--- What is being asked ---
Print the text of the listing below word for word, from first line to last, and leave out the pictures.
- - - - -
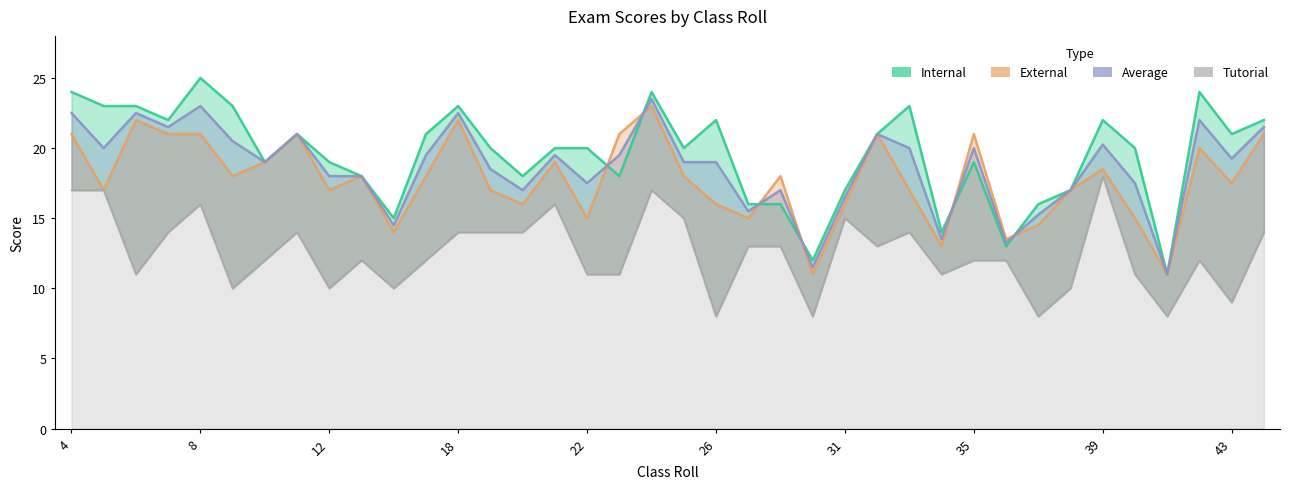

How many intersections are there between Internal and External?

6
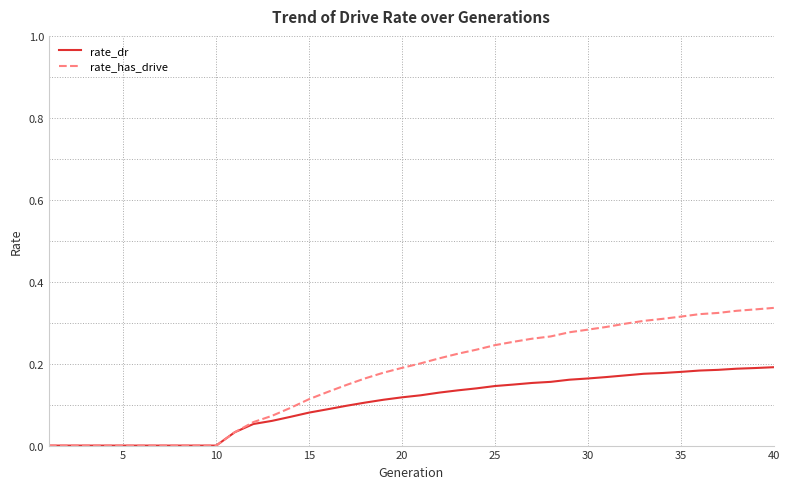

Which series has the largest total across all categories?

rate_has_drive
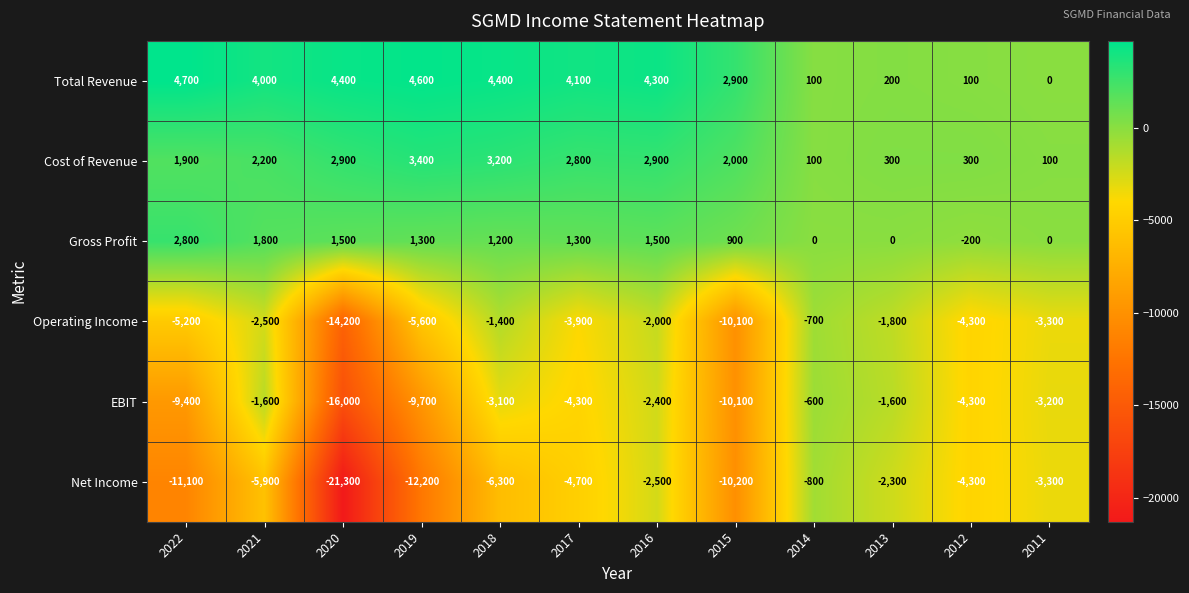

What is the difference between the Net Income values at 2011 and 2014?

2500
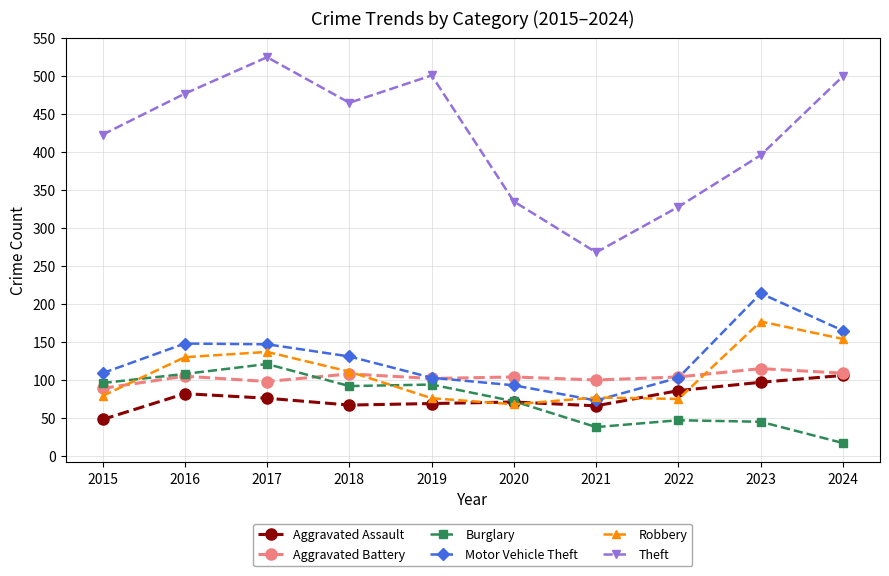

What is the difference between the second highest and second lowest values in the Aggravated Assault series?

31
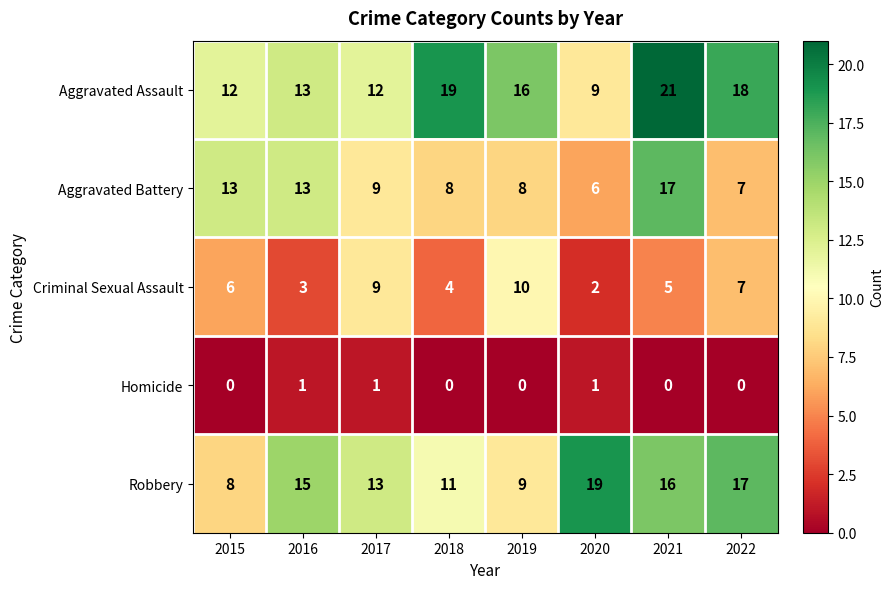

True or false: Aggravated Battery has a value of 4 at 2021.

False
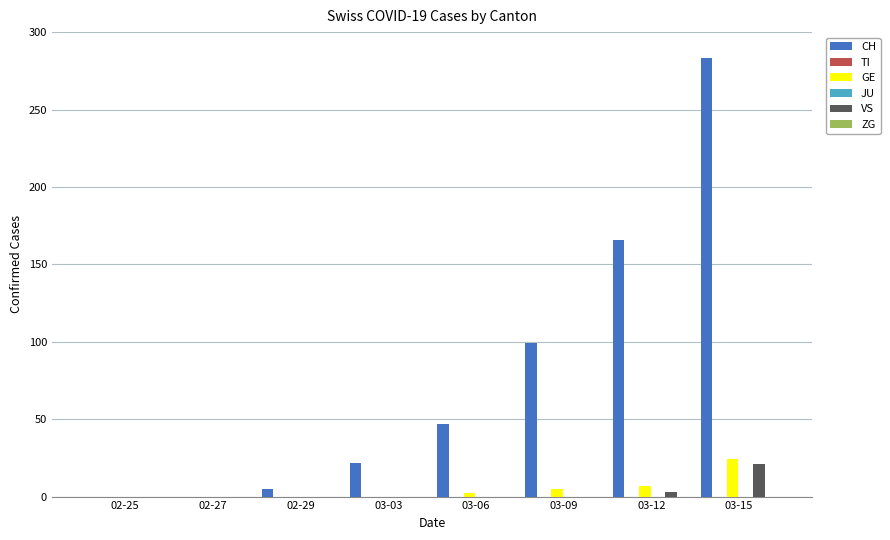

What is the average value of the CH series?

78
- - - - -
--- Result of the exercise ---
How many intersections are there between Internal and External?

6

Which series has the largest total across all categories?

rate_has_drive

What is the difference between the Net Income values at 2011 and 2014?

2500

What is the difference between the second highest and second lowest values in the Aggravated Assault series?

31

True or false: Aggravated Battery has a value of 4 at 2021.

False

What is the average value of the CH series?

78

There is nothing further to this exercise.